-- SUPPLIED DATA --

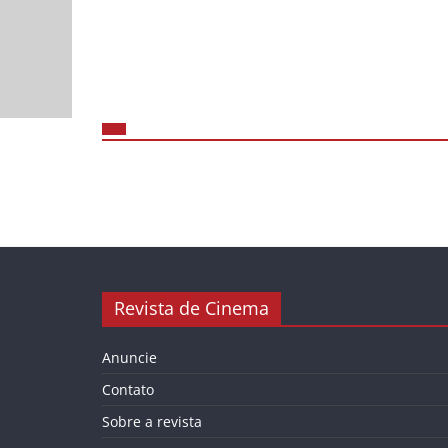
Revista de Cinema
Anuncie
Contato
Sobre a revista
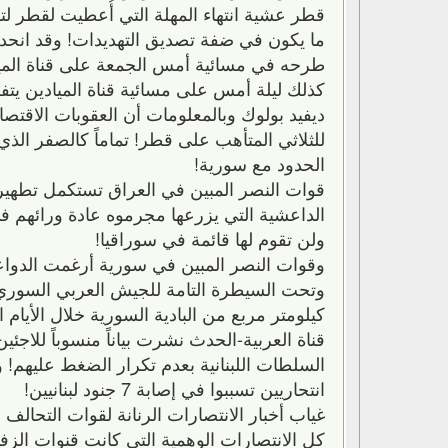
ما يكون في ضفة تصديق التهديدات! وقد انحدر
طرحه في مسائية أمس الجمعة على قناة الميا
كذلك ليلة أمس على مسائية قناة الميادين ي
ديفيد بولوك وبالمعلومات أن العقوبات الاقتصا
للثلاثي المتأهب على قطر! تماماً كالصفر الذي
الحدود مع سورية!
قوات النصر المبين في العراق تستكمل تطهي
الداعشية التي يزرعها مجرموه عادة ورائهم في 
ولن تقوم لها قائمة في سوراقيا!
وقوات النصر المبين في سورية أرغمت الدوا
كيلومتر مربع من البادية السورية خلال الأيام ال
قناة العربية-الحدث نشرت بياناً منسوباً للاجئ
السلطات اللبنانية بعدم تكرار الضغط عليهم! 
انتحاريين تسببوا في إصابة 7 جنود لبنانيين!
غياب أخبار الانتصارات الرنانة لقوات التحال
كل الانتصارات الوهمية التي كانت قنوات الز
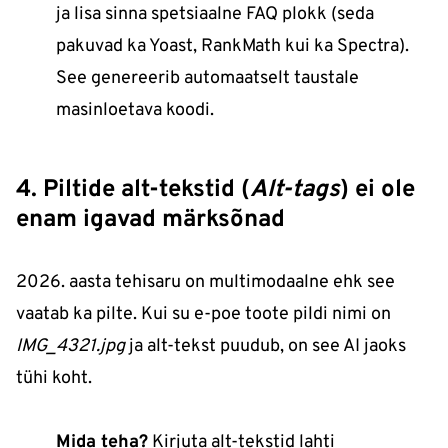
ja lisa sinna spetsiaalne FAQ plokk (seda
pakuvad ka Yoast, RankMath kui ka Spectra).
See genereerib automaatselt taustale
masinloetava koodi.
4. Piltide alt-tekstid (
Alt-tags
) ei ole
enam igavad märksõnad
2026. aasta tehisaru on multimodaalne ehk see
vaatab ka pilte. Kui su e-poe toote pildi nimi on
IMG_4321.jpg
ja alt-tekst puudub, on see AI jaoks
tühi koht.
Mida teha?
Kirjuta alt-tekstid lahti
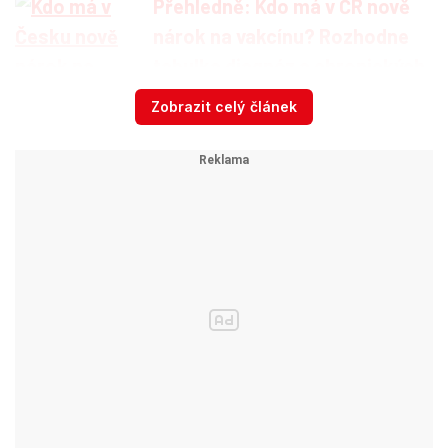
Přehledně: Kdo má v ČR nově
nárok na vakcínu? Rozhodne
tabulka diagnóz a chronických
...
Zobrazit celý článek
Epidemiolog Rastislav Maďar o osudových
chybách v boji proti koronaviru, neuhasitelném
požáru a podmínkách rozvolnění.
Video se připravuje ...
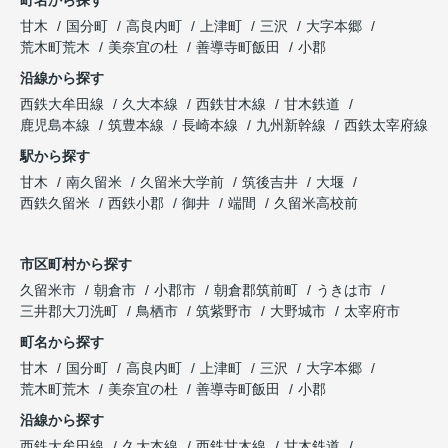
甘木
国分町
高良内町
上津町
三沢
大字本郷
荒木町荒木
美奈宜の杜
善導寺町飯田
小郡
沿線から探す
西鉄大牟田線
久大本線
西鉄甘木線
甘木鉄道
鹿児島本線
筑豊本線
長崎本線
九州新幹線
西鉄太宰府線
駅から探す
甘木
南久留米
久留米大学前
筑後吉井
大堰
西鉄久留米
西鉄小郡
御井
端間
久留米高校前
市区町村から探す
久留米市
朝倉市
小郡市
朝倉郡筑前町
うきは市
三井郡大刀洗町
鳥栖市
筑紫野市
大野城市
太宰府市
町名から探す
甘木
国分町
高良内町
上津町
三沢
大字本郷
荒木町荒木
美奈宜の杜
善導寺町飯田
小郡
沿線から探す
西鉄大牟田線
久大本線
西鉄甘木線
甘木鉄道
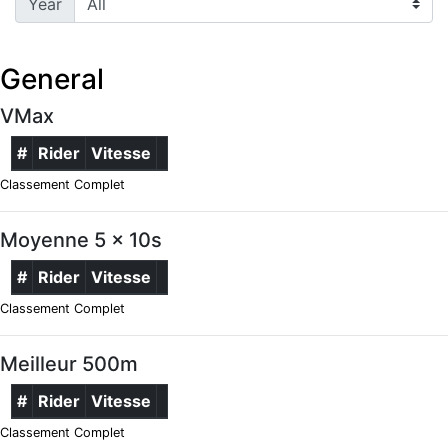
Year
General
VMax
#
Rider
Vitesse
Classement Complet
Moyenne 5 x 10s
#
Rider
Vitesse
Classement Complet
Meilleur 500m
#
Rider
Vitesse
Classement Complet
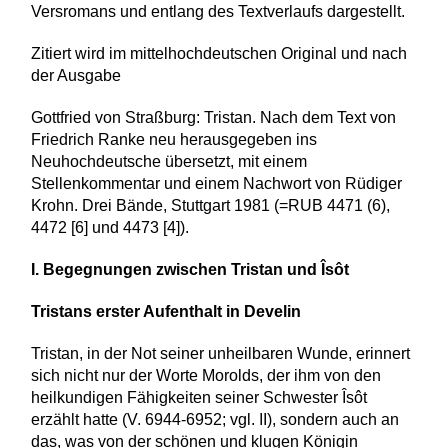
Versromans und entlang des Textverlaufs dargestellt.
Zitiert wird im mittelhochdeutschen Original und nach
der Ausgabe
Gottfried von Straßburg: Tristan. Nach dem Text von
Friedrich Ranke neu herausgegeben ins
Neuhochdeutsche übersetzt, mit einem
Stellenkommentar und einem Nachwort von Rüdiger
Krohn. Drei Bände, Stuttgart 1981 (=RUB 4471 (6),
4472 [6] und 4473 [4]).
I. Begegnungen zwischen Tristan und Îsôt
Tristans erster Aufenthalt in Develin
Tristan, in der Not seiner unheilbaren Wunde, erinnert
sich nicht nur der Worte Morolds, der ihm von den
heilkundigen Fähigkeiten seiner Schwester Îsôt
erzählt hatte (V. 6944-6952; vgl. II), sondern auch an
das, was von der schönen und klugen Königin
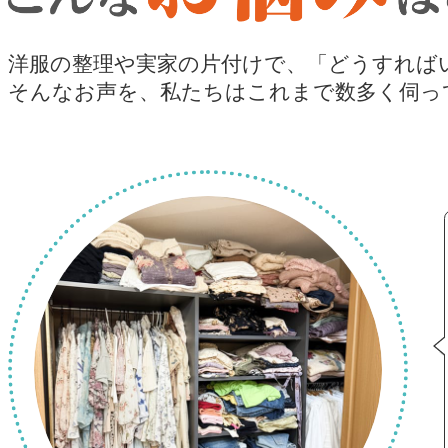
洋服の整理や実家の片付けで、
「どうすれば
そんなお声を、私たちはこれまで
数多く伺っ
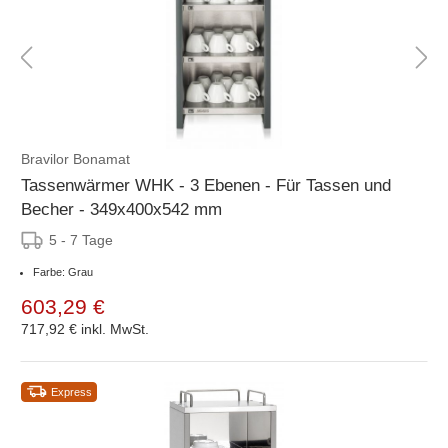
Bravilor Bonamat
Tassenwärmer WHK - 3 Ebenen - Für Tassen und
Becher - 349x400x542 mm
5 - 7 Tage
Farbe: Grau
603,29 €
717,92 €
inkl. MwSt.
Express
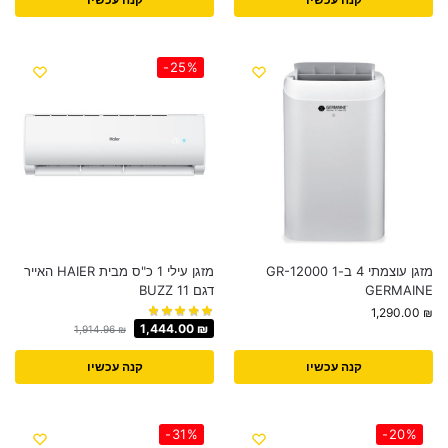
-25%
מזגן עוצמתי 4 ב-1 GR-12000
מזגן עילי 1 כ"ס מבית HAIER האייר
GERMAINE
דגם BUZZ 11
1,290.00
₪
1,444.00
₪
1,914.96
₪
קנה עכשיו
קנה עכשיו
-31%
-20%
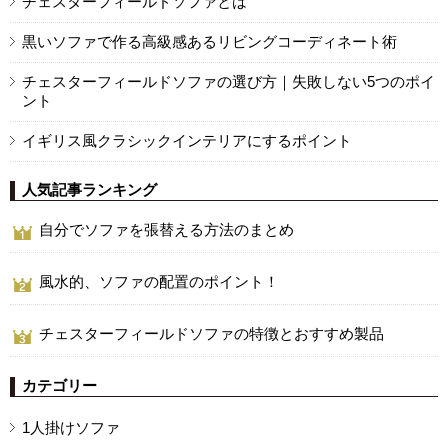
チェスターフィールドソファとは
黒いソファで作る高級感あるリビングコーディネート術
チェスターフィールドソファの選び方｜失敗しない5つのポイ
ント
イギリス風クラシックインテリアにするポイント
人気記事ランキング
自分でソファを張替える方法のまとめ
風水的、ソファの配置のポイント！
チェスターフィールドソファの特徴とおすすめ製品
カテゴリー
1人掛けソファ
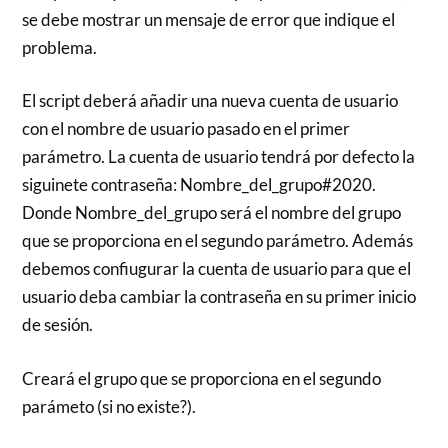
se debe mostrar un mensaje de error que indique el
problema.
El script deberá añadir una nueva cuenta de usuario
con el nombre de usuario pasado en el primer
parámetro. La cuenta de usuario tendrá por defecto la
siguinete contraseña: Nombre_del_grupo#2020.
Donde Nombre_del_grupo será el nombre del grupo
que se proporciona en el segundo parámetro. Además
debemos confiugurar la cuenta de usuario para que el
usuario deba cambiar la contraseña en su primer inicio
de sesión.
Creará el grupo que se proporciona en el segundo
parámeto (si no existe?).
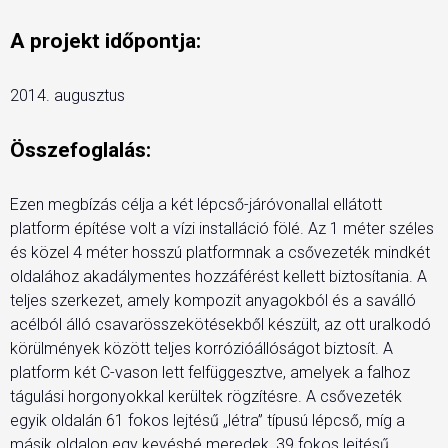
A projekt időpontja:
2014. augusztus
Összefoglalás:
Ezen megbízás célja a két lépcső-járóvonallal ellátott
platform építése volt a vízi installáció fölé. Az 1 méter széles
és közel 4 méter hosszú platformnak a csővezeték mindkét
oldalához akadálymentes hozzáférést kellett biztosítania. A
teljes szerkezet, amely kompozit anyagokból és a saválló
acélból álló csavarösszekötésekből készült, az ott uralkodó
körülmények között teljes korrózióállóságot biztosít. A
platform két C-vason lett felfüggesztve, amelyek a falhoz
tágulási horgonyokkal kerültek rögzítésre. A csővezeték
egyik oldalán 61 fokos lejtésű „létra” típusú lépcső, míg a
másik oldalon egy kevésbé meredek, 39 fokos lejtésű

-- WHAT IS NEEDED --
Print the listing word for word, but omit the pictures.

-- EXERCISE RESPONSE --
Revista de Cinema
Anuncie
Contato
Sobre a revista
ما يكون في ضفة تصديق التهديدات! وقد انحدر
طرحه في مسائية أمس الجمعة على قناة الميا
كذلك ليلة أمس على مسائية قناة الميادين ي
ديفيد بولوك وبالمعلومات أن العقوبات الاقتصا
للثلاثي المتأهب على قطر! تماماً كالصفر الذي
الحدود مع سورية!
قوات النصر المبين في العراق تستكمل تطهي
الداعشية التي يزرعها مجرموه عادة ورائهم في 
ولن تقوم لها قائمة في سوراقيا!
وقوات النصر المبين في سورية أرغمت الدوا
كيلومتر مربع من البادية السورية خلال الأيام ال
قناة العربية-الحدث نشرت بياناً منسوباً للاجئ
السلطات اللبنانية بعدم تكرار الضغط عليهم! 
انتحاريين تسببوا في إصابة 7 جنود لبنانيين!
غياب أخبار الانتصارات الرنانة لقوات التحال
كل الانتصارات الوهمية التي كانت قنوات الز
ja lisa sinna spetsiaalne FAQ plokk (seda
pakuvad ka Yoast, RankMath kui ka Spectra).
See genereerib automaatselt taustale
masinloetava koodi.
4. Piltide alt-tekstid (
Alt-tags
) ei ole
enam igavad märksõnad
2026. aasta tehisaru on multimodaalne ehk see
vaatab ka pilte. Kui su e-poe toote pildi nimi on
IMG_4321.jpg
ja alt-tekst puudub, on see AI jaoks
tühi koht.
Mida teha?
Kirjuta alt-tekstid lahti
Přehledně: Kdo má v ČR nově
nárok na vakcínu? Rozhodne
tabulka diagnóz a chronických
...
Zobrazit celý článek
Epidemiolog Rastislav Maďar o osudových
chybách v boji proti koronaviru, neuhasitelném
požáru a podmínkách rozvolnění.
Video se připravuje ...
甘木
国分町
高良内町
上津町
三沢
大字本郷
荒木町荒木
美奈宜の杜
善導寺町飯田
小郡
沿線から探す
西鉄大牟田線
久大本線
西鉄甘木線
甘木鉄道
鹿児島本線
筑豊本線
長崎本線
九州新幹線
西鉄太宰府線
駅から探す
甘木
南久留米
久留米大学前
筑後吉井
大堰
西鉄久留米
西鉄小郡
御井
端間
久留米高校前
市区町村から探す
久留米市
朝倉市
小郡市
朝倉郡筑前町
うきは市
三井郡大刀洗町
鳥栖市
筑紫野市
大野城市
太宰府市
町名から探す
甘木
国分町
高良内町
上津町
三沢
大字本郷
荒木町荒木
美奈宜の杜
善導寺町飯田
小郡
沿線から探す
西鉄大牟田線
久大本線
西鉄甘木線
甘木鉄道
Year
General
VMax
#
Rider
Vitesse
Classement Complet
Moyenne 5 x 10s
#
Rider
Vitesse
Classement Complet
Meilleur 500m
#
Rider
Vitesse
Classement Complet
Versromans und entlang des Textverlaufs dargestellt.
Zitiert wird im mittelhochdeutschen Original und nach
der Ausgabe
Gottfried von Straßburg: Tristan. Nach dem Text von
Friedrich Ranke neu herausgegeben ins
Neuhochdeutsche übersetzt, mit einem
Stellenkommentar und einem Nachwort von Rüdiger
Krohn. Drei Bände, Stuttgart 1981 (=RUB 4471 (6),
4472 [6] und 4473 [4]).
I. Begegnungen zwischen Tristan und Îsôt
Tristans erster Aufenthalt in Develin
Tristan, in der Not seiner unheilbaren Wunde, erinnert
sich nicht nur der Worte Morolds, der ihm von den
heilkundigen Fähigkeiten seiner Schwester Îsôt
erzählt hatte (V. 6944-6952; vgl. II), sondern auch an
das, was von der schönen und klugen Königin
洋服の整理や実家の片付けで、
「どうすれば
そんなお声を、私たちはこれまで
数多く伺っ
Bravilor Bonamat
Tassenwärmer WHK - 3 Ebenen - Für Tassen und
Becher - 349x400x542 mm
5 - 7 Tage
Farbe: Grau
603,29 €
717,92 €
inkl. MwSt.
Express
-25%
מזגן עוצמתי 4 ב-1 GR-12000
מזגן עילי 1 כ"ס מבית HAIER האייר
GERMAINE
דגם BUZZ 11
1,290.00
₪
1,444.00
₪
1,914.96
₪
קנה עכשיו
קנה עכשיו
-31%
-20%
チェスターフィールドソファとは
黒いソファで作る高級感あるリビングコーディネート術
チェスターフィールドソファの選び方｜失敗しない5つのポイ
ント
イギリス風クラシックインテリアにするポイント
人気記事ランキング
自分でソファを張替える方法のまとめ
風水的、ソファの配置のポイント！
チェスターフィールドソファの特徴とおすすめ製品
カテゴリー
1人掛けソファ
se debe mostrar un mensaje de error que indique el
problema.
El script deberá añadir una nueva cuenta de usuario
con el nombre de usuario pasado en el primer
parámetro. La cuenta de usuario tendrá por defecto la
siguinete contraseña: Nombre_del_grupo#2020.
Donde Nombre_del_grupo será el nombre del grupo
que se proporciona en el segundo parámetro. Además
debemos confiugurar la cuenta de usuario para que el
usuario deba cambiar la contraseña en su primer inicio
de sesión.
Creará el grupo que se proporciona en el segundo
parámeto (si no existe?).
A projekt időpontja:
2014. augusztus
Összefoglalás:
Ezen megbízás célja a két lépcső-járóvonallal ellátott
platform építése volt a vízi installáció fölé. Az 1 méter széles
és közel 4 méter hosszú platformnak a csővezeték mindkét
oldalához akadálymentes hozzáférést kellett biztosítania. A
teljes szerkezet, amely kompozit anyagokból és a saválló
acélból álló csavarösszekötésekből készült, az ott uralkodó
körülmények között teljes korrózióállóságot biztosít. A
platform két C-vason lett felfüggesztve, amelyek a falhoz
tágulási horgonyokkal kerültek rögzítésre. A csővezeték
egyik oldalán 61 fokos lejtésű „létra” típusú lépcső, míg a
másik oldalon egy kevésbé meredek, 39 fokos lejtésű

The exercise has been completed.